-------- 输入材料 --------
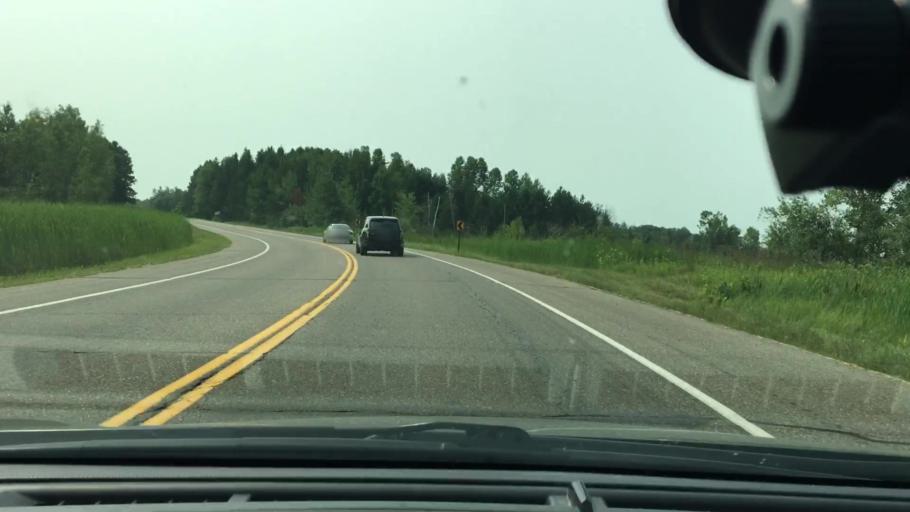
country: US
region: Minnesota
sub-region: Crow Wing County
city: Brainerd
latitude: 46.3970
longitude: -94.2233
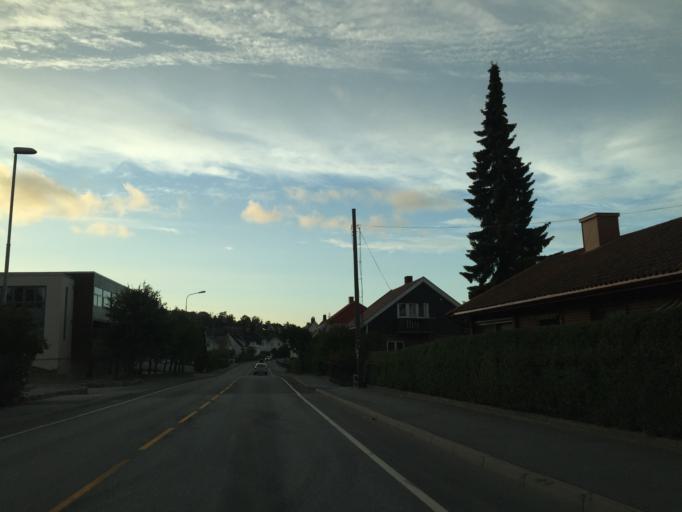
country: NO
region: Ostfold
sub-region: Fredrikstad
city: Fredrikstad
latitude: 59.2006
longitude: 10.9400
--------
把所有条目中的“latitude”改名为“lat”，其余内容一字不改，重新写出这些行，但不要包含图片。

完成结果:
country: US
region: Minnesota
sub-region: Crow Wing County
city: Brainerd
lat: 46.3970
longitude: -94.2233
country: NO
region: Ostfold
sub-region: Fredrikstad
city: Fredrikstad
lat: 59.2006
longitude: 10.9400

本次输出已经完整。